COLUMBIA — The achievement gap in schools could be closed with five consecutive years of above-average teaching.
Lee Stiff, a professor of math education at North Carolina State University, said the research supports this claim, but, after five years of the No Child Left Behind Act, the gap hasn’t closed because the legislation is not written correctly.
“We should be seeing some returns,” Stiff said.
Stiff presented his research Tuesday night during the Richard Andrews Lecture sponsored by the MU College of Education. He focused on the effects of placement of low-income students in sixth grade math classes. Stiff said that placement and success in Algebra I classes is highly correlated to retention and success.
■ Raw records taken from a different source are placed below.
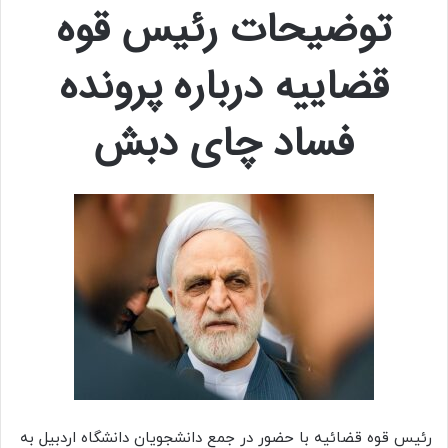
توضیحات رئیس قوه
قضاییه درباره پرونده
فساد چای دبش
رئیس قوه قضائیه با حضور در جمع دانشجویان دانشگاه اردبیل به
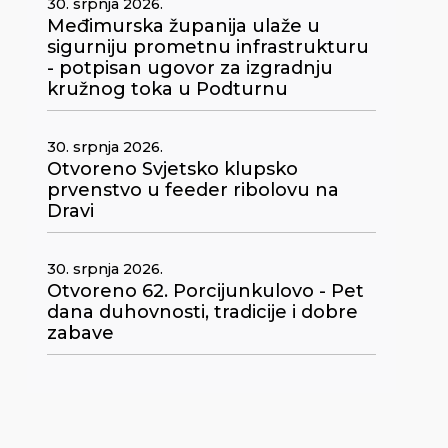
30. srpnja 2026.
Međimurska županija ulaže u
sigurniju prometnu infrastrukturu
- potpisan ugovor za izgradnju
kružnog toka u Podturnu
30. srpnja 2026.
Otvoreno Svjetsko klupsko
prvenstvo u feeder ribolovu na
Dravi
30. srpnja 2026.
Otvoreno 62. Porcijunkulovo - Pet
dana duhovnosti, tradicije i dobre
zabave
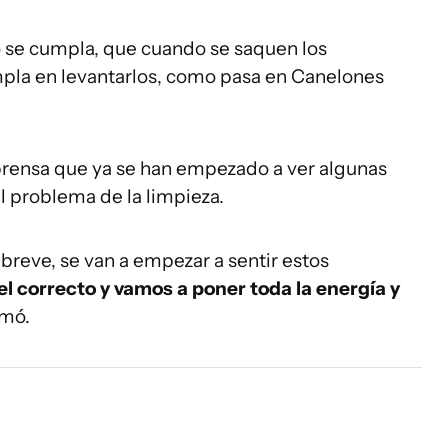
o se cumpla, que cuando se saquen los
umpla en levantarlos, como pasa en Canelones
prensa que ya se han empezado a ver algunas
el problema de la limpieza.
breve, se van a empezar a sentir estos
el correcto y vamos a poner toda la energía y
rmó.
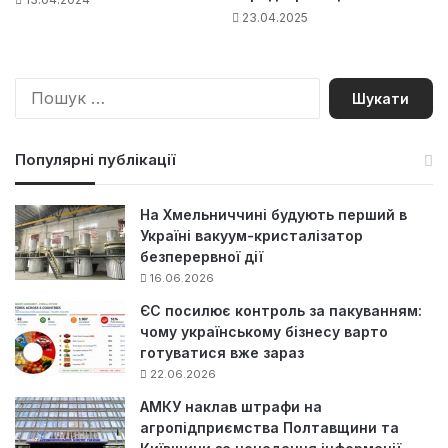
23.04.2025
П
о
ш
у
Популярні публікації
к
:
На Хмельниччині будують перший в
Україні вакуум-кристалізатор
безперервної дії
16.06.2026
ЄС посилює контроль за пакуванням:
чому українському бізнесу варто
готуватися вже зараз
22.06.2026
АМКУ наклав штрафи на
агропідприємства Полтавщини та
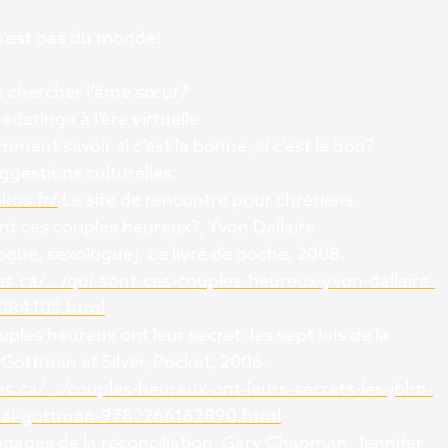
 n’est pas du monde!
 chercher l’âme sœur?
«dating» à l’ère virtuelle
ment savoir si c’est la bonne, si c’est le bon?
ggestions culturelles:
kos.fr/
Le site de rencontre pour chrétiens.
nt ces couples heureux?, Yvon Dallaire
ogue, sexologue), Le livre de poche, 2008.
ires.ca/…/qui-sont-ces-couples-heureux-yvon-dallaire-
084105.html
uples heureux ont leur secret: les sept lois de la
 Gottman et Silver, Pocket, 2006.
res.ca/…/couples-heureux-ont-leurs-secrets-les-john-
ai-gottman-9782266162890.html
ngages de la réconciliation, Gary Chapman, Jennifer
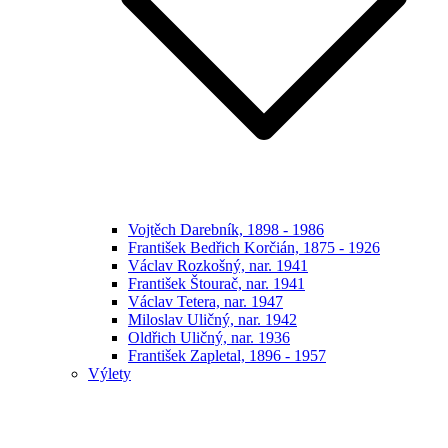
Vojtěch Darebník, 1898 - 1986
František Bedřich Korčián, 1875 - 1926
Václav Rozkošný, nar. 1941
František Štourač, nar. 1941
Václav Tetera, nar. 1947
Miloslav Uličný, nar. 1942
Oldřich Uličný, nar. 1936
František Zapletal, 1896 - 1957
Výlety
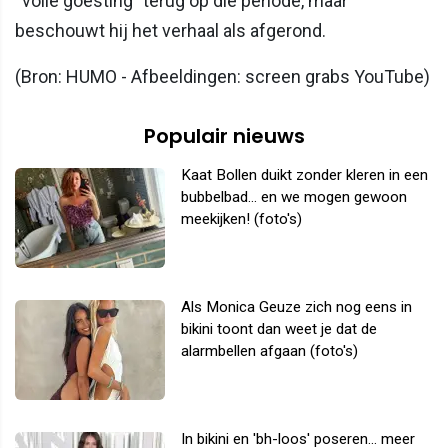
“volle goesting” terug op die periode, maar
beschouwt hij het verhaal als afgerond.
(Bron: HUMO - Afbeeldingen: screen grabs YouTube)
Populair nieuws
Kaat Bollen duikt zonder kleren in een
bubbelbad... en we mogen gewoon
meekijken! (foto's)
Als Monica Geuze zich nog eens in
bikini toont dan weet je dat de
alarmbellen afgaan (foto's)
In bikini en 'bh-loos' poseren... meer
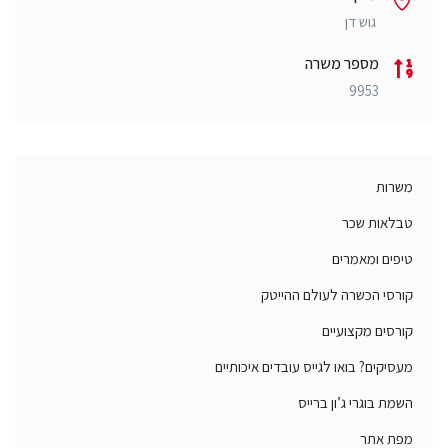
גוש דן
מספר משרה
9953
משרות
טבלאות שכר
טיפים ומאמרים
קורסי הכשרה לעולם ההייטק
קורסים מקצועיים
מעסיקים? בואו לגייס עובדים איכותיים
השמת בוגרי ג’ון ברייס
מפת אתר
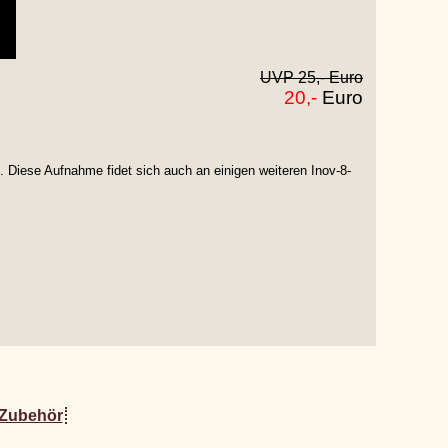
UVP 25,- Euro
20,-
Euro
 Diese Aufnahme fidet sich auch an einigen weiteren Inov-8-
Zubehör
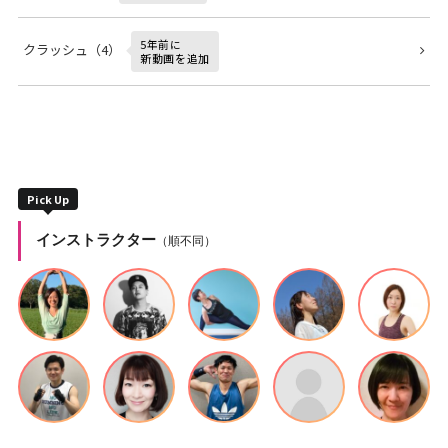
5年前に
クラッシュ（4）
新動画を追加
Pick Up
インストラクター
（順不同）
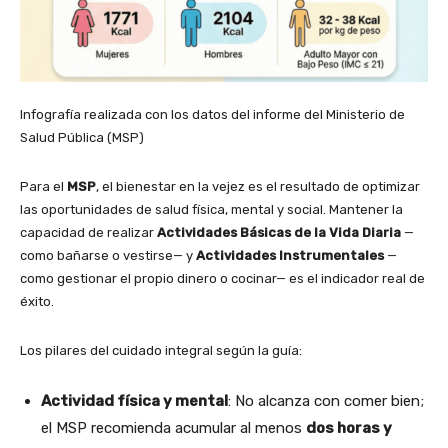
Infografía realizada con los datos del informe del Ministerio de
Salud Pública (MSP)
Para el
MSP
, el bienestar en la vejez es el resultado de optimizar
las oportunidades de salud física, mental y social. Mantener la
capacidad de realizar
Actividades Básicas de la Vida Diaria
—
como bañarse o vestirse— y
Actividades Instrumentales
—
como gestionar el propio dinero o cocinar— es el indicador real de
éxito.
Los pilares del cuidado integral según la guía:
Actividad física y mental
: No alcanza con comer bien;
el MSP recomienda acumular al menos
dos horas y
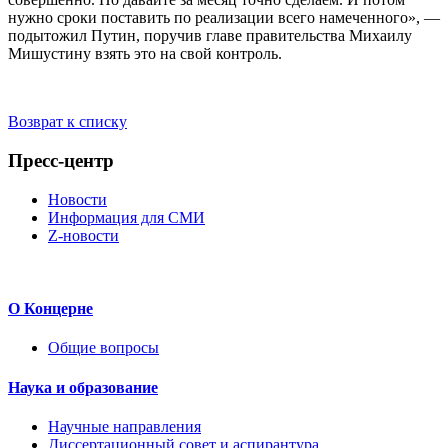
нужно сроки поставить по реализации всего намеченного», —
подытожил Путин, поручив главе правительства Михаилу
Мишустину взять это на свой контроль.
Возврат к списку
Пресс-центр
Новости
Информация для СМИ
Z-новости
О Концерне
Общие вопросы
Наука и образование
Научные направления
Диссертационный совет и аспирантура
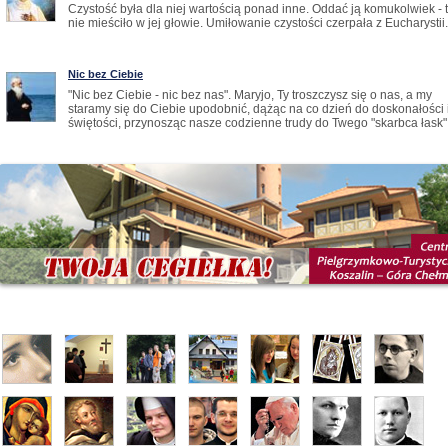
Czystość była dla niej wartością ponad inne. Oddać ją komukolwiek - t
nie mieściło w jej głowie. Umiłowanie czystości czerpała z Eucharystii
Nic bez Ciebie
"Nic bez Ciebie - nic bez nas". Maryjo, Ty troszczysz się o nas, a my
staramy się do Ciebie upodobnić, dążąc na co dzień do doskonałości 
świętości, przynosząc nasze codzienne trudy do Twego "skarbca łask".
Low-income students, however, are not always placed in the higher math classes, Stiff said, because their elementary math teachers believe they do not have the support structures to be successful. They say the students cannot succeed in these classes because their parents cannot help them with their course work.
“Most parents, high income or not, can’t help their kids with advanced math homework,” Stiff said.
According to Stiff, No Child Left Behind unfairly targets low-income students, not low-achieving students, and is the reason for schools failing to meet annual yearly progress.
While No Child Left Behind is partly to blame, Stiff said teachers and administrators are leaving the low-income students behind by not giving them ample opportunity in higher math during the middle grades.
“It’s us who hold students back from challenging courses,” Stiff said. “We can teach each child mathematics no matter what the background.”